Setelah pedih penantianku diulur janji
Aku tak lagi berharap atau bermimpi
Lumpur kenyataan ini lebih pahit
dari kemiskinan dalam sebuah bait
Siapapun engkau yang mengerti aku
jangan mendekat dengan senyum palsu
atau menghibur dengan niat baikmu
tebal selimut duka yang membungkusku
tak akan pudar dengan slogan dan mantramu
Badai yang melemparku ke dasar jurang
tak mungkin henti oleh pikiran yang curang
Aku menghuni bagian terburuk dari imajinasi
mencari negeri dengan pahlawan tak pernah mati
2015
CATATAN KECIL 4
Apa lagi musti dikatakan?
Setelah tak ada lagi Puisi di tengah negeri
di kerumunan besar badut dan belantik sapi
dan sejarah mendadak ingkar dan melukai
Aku telah kehilangan kata atau cerita
yang bisa terus kusimpan di kepala
Aku hanyut dalam buaian berita
dan lagu dangdut, atau menyisih
ke dalam dekapan sinetron sedih
menyaksikan negeri tanpa Puisi
tanpa pohon penahan erosi
kata-kata mati
laku tanpa hati
2015
TANGAN PUSTAKAWAN
:Bersama Labibah Zain
Seumpama tongkat bagi si buta, tangan pustakawan adalah pemandu jalanmu di tengah rimba.

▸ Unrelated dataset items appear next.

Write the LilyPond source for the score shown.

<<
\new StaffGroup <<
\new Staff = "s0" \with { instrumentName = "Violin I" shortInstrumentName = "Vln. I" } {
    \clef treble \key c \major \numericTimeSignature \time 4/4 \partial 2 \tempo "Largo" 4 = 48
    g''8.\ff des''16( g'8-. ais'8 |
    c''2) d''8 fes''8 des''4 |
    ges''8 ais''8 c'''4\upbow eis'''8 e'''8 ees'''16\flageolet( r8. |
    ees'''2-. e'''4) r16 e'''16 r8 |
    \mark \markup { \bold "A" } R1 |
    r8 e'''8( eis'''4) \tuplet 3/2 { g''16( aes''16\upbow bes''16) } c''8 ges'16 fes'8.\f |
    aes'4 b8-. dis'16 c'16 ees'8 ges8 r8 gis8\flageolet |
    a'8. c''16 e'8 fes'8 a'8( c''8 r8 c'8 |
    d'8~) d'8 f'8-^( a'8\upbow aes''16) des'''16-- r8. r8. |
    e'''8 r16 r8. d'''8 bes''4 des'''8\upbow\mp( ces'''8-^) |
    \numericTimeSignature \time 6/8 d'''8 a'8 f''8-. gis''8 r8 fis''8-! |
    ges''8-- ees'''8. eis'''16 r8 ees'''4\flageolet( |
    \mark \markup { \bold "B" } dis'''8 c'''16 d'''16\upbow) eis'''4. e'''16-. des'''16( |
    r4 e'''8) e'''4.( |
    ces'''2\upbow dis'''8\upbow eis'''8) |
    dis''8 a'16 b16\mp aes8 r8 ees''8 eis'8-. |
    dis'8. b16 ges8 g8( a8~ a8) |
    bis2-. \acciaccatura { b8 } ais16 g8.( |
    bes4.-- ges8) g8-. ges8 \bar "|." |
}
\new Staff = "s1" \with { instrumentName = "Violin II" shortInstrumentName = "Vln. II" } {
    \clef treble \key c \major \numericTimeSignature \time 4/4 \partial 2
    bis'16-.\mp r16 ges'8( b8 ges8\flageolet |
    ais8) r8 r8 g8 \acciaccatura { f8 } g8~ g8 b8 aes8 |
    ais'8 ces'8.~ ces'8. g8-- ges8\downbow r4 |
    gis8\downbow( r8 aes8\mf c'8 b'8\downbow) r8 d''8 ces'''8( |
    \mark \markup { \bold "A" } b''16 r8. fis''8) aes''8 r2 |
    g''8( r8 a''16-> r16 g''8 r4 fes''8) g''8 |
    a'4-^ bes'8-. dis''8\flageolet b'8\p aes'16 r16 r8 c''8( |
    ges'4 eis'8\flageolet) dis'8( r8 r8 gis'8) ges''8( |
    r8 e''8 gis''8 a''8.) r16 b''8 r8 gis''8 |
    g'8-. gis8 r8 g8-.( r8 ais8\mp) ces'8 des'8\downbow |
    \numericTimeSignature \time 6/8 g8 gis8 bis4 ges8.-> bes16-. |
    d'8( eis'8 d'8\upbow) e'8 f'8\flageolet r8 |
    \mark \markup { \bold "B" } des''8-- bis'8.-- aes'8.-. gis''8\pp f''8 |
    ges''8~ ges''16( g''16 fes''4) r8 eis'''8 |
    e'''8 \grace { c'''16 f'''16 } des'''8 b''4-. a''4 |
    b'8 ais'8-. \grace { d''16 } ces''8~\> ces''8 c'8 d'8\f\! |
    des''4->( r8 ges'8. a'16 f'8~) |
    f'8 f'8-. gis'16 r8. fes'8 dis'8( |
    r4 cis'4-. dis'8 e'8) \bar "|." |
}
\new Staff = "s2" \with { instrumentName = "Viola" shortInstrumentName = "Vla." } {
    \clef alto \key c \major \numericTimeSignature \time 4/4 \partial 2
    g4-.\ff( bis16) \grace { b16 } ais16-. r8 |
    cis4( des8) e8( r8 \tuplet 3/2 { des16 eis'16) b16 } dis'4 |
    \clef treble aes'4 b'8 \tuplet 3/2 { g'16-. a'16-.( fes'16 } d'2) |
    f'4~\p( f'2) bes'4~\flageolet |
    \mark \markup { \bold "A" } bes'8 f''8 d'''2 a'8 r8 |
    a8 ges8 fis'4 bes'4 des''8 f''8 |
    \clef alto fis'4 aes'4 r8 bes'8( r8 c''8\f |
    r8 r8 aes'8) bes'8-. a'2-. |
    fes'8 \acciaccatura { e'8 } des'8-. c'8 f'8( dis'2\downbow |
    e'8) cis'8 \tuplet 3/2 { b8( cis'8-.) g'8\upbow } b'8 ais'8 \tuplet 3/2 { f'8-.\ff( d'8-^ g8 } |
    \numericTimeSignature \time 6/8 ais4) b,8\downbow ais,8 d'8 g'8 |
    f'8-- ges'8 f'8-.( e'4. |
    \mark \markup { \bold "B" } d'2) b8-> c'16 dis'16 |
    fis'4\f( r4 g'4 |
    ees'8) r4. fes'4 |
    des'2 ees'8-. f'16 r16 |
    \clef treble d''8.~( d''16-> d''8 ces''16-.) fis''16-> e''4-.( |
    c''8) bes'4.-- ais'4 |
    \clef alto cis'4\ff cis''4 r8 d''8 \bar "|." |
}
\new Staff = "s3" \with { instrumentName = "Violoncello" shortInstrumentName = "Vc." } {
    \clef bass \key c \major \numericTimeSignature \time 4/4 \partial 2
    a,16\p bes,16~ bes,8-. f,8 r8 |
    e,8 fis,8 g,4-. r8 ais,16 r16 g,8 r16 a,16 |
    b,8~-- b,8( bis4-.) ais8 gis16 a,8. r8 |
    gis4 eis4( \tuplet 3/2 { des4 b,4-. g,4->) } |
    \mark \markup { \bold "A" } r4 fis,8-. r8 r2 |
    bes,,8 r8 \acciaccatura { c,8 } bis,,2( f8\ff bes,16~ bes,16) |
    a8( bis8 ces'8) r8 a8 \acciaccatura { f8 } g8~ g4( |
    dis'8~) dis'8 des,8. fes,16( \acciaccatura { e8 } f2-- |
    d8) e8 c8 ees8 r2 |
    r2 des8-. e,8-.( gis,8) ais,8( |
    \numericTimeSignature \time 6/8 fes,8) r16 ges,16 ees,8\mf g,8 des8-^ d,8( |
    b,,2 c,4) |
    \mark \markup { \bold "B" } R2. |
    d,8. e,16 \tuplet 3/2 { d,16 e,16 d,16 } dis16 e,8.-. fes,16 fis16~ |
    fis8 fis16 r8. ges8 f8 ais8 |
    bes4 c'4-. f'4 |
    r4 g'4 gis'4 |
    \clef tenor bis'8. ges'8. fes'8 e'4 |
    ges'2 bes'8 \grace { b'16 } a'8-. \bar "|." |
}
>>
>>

Ia beri kau peta agar kau tahu di mana musti berada. Ia pelihara sepenuh jiwa apa yang kau malas merawat dan menjaganya. Tangan pustakawan adalah tangan karib para ilmuwan. Ia hargai ilmu pengetahuan lebih tinggi dari ia dihargai orang. Ia tak memandangmu sebelah mata, sebab semua pemustaka adalah tamu istimewa. Ia mungkin tak mempunyai apa yang kaucari, tapi ia tahu ke mana kau harus mencari. Ia mungķin bukan pelaku kebudayaanmu, tapi suka mendokumentasikan apa yang perlu, termasuk kebudayàanmu. Ia dekatkan padamu buku-buku, sebab ia ingin hidupmu lebih bermutu. Ia sajikan untukmu menu pengetahuan, sebab ia ingin hidupmu selamat dari bencana kebodohan. Ia bahagia melihatmu memetik buah dari hasil kerjanya, seperti petani bahagia saat panen raya. Seperti tàngan bidan membantu para ibu saat persalinan, tangan pustakawan membantu cerdik-pandai melahirkan kebijaksanaan. Beri ia kesempatan dan ia akan membuat pengetahuan yang terserak jadi bergunam. Beri ia kemudahan dan ia akan membuat kunci pembuka harta karun peradaban dunia. Tangan pustakawan adalah Tangan Pengetahuan. Satu yang ia mau: menyalakan lampu di kelam alammu, membebaskanmu dari belenggu.
2 Agustus 2016
*Aly D Musyrifa, alumnus IAIN Sunan Kalijaga Yogyakarta. Karya-karyanya tersiar di berbagai media massa baik lokal maupun nasional seperti Kedaulatan Rakyat, Minggu Pagi, Wawasan, Pikiran Rakyat, Suara Pembaruan, Jawa Pos, Bernas, Jogja Pos, Rindang, Hai, Nona, Pelita, dll. Buku puisi terbaru mantan ketua Teater Eska ini adalah “Burung-Burung di Tiang Duka” (Interlude, 2013). Penyair yang menulis puisi sejak remaja ini juga dikenal sebagai seniman batik di The House of Poetic batik. Ia pernah tergabung dalam kelompok SAS (Studi Apresiasi Sastra). Bersama Hamdy Salad mendirikan MMPI (Mari Membaca Puisi Indonesia).